Likewise, one cannot overstate the importance of Theresa Williams’s narrative voice over the course of the story. By the end of the novel, you feel as though through flipping the pages you have opened a window to the author’s soul, illuminating in feelings rather than words what it is like to experience that depressing emotional wall between oneself and one’s lover. Although she deals with much of the same angst and sexual aggravation as Roth, Williams takes a dramatically different approach to resolution. While Portnoy is perfect for musing about your messed-up life, Hurricanes will serve to remind you just how miserable the search for a soul mate can be.

Bottom Line:
You will probably like this book if you are:
- Recently broken up from a dysfunctional relationship
- Habitually wistful
You may want to reconsider if you are:
- A guy who actually goes to final clubs

Child of Fortune
By Norman Spinrad

Haven’t done LSD in a while? Here’s an alternative: Child of Fortune is a surrealistic ride through a girl’s coming of age in a dystopian future. It is beautiful in every regard. It's difficult to keep my personal preference for this book over the others from showing, so I just won’t fight it. To prove that I am not the only one who enjoyed it, I offer one of the few opinions of the Associated Press with which I cannot disagree: “The book can be succinctly described as “Alice in Wonderland meets Timothy Leary as they explore the Kama Sutra at Finnegan’s Wake.” That just about says it.

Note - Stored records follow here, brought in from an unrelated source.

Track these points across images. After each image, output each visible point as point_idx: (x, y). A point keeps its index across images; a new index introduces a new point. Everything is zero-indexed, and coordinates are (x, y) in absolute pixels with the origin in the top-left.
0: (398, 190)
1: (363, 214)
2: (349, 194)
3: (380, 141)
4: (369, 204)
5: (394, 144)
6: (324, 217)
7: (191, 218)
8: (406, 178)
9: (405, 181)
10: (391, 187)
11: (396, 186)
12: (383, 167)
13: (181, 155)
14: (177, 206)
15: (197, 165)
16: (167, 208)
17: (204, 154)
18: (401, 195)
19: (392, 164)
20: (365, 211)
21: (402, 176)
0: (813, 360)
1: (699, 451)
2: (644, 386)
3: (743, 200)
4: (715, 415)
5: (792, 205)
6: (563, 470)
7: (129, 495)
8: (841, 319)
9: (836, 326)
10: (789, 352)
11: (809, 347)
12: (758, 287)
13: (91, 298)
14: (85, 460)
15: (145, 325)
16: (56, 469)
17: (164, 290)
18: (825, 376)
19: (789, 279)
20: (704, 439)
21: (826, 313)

Stream-of-consciousness writing style in a practically psychedelic future world during the time of “Humanity’s Second Spacefaring Age” would seem to inherently distance the plot from the reader, but in a beautiful bit of Vonnegutian storytelling and characterization, it doesn’t. Of the three works here, Child is the only one in which the characters truly drive the outside action, oddly giving it the most traditional (if it can be given that name) story arc while maintaining the most otherworldly setting.

Though the book is nearly five hundred pages, you'll fly through it if you have any love for science fiction. The story is at once sober epic of exploration and coming-of-age, and a comedic tale of youth and interstellar travel. The sexual aspect is prominent, but rather than defining the work, it is incorporated smoothly into an expression of society as a whole (what a concept!). The work combines mind-bending locales (such as a planet with only a local reality or another whose flora develops a symbiotic relationship with its human inhabitants) with equally foreign conceptions of social graces, human interactions, and the meaning of life. Compared in scope to A Clockwork Orange, the story plays like a hallucination that lasts just long enough to leave you reeling from a redefinition of sex, love, and society.

Bottom Line:
If you liked Brave New World even a little bit, you should get this book. And if you haven’t read Brave New World? Well, you should probably get on that.

Bonus Pick: The Real Animal House
By Chris Miller

A member of the Alpha Delta Phi at Dartmouth in the mid ’60s, Chris Miller has composed a series of generally true stories about the fraternity that inspired the movie Animal House. Definitely not for the faint of heart, but definitely worth a look if you want to know just how depraved the Big Green was during the time of peace, love, and flower power. Happy reading!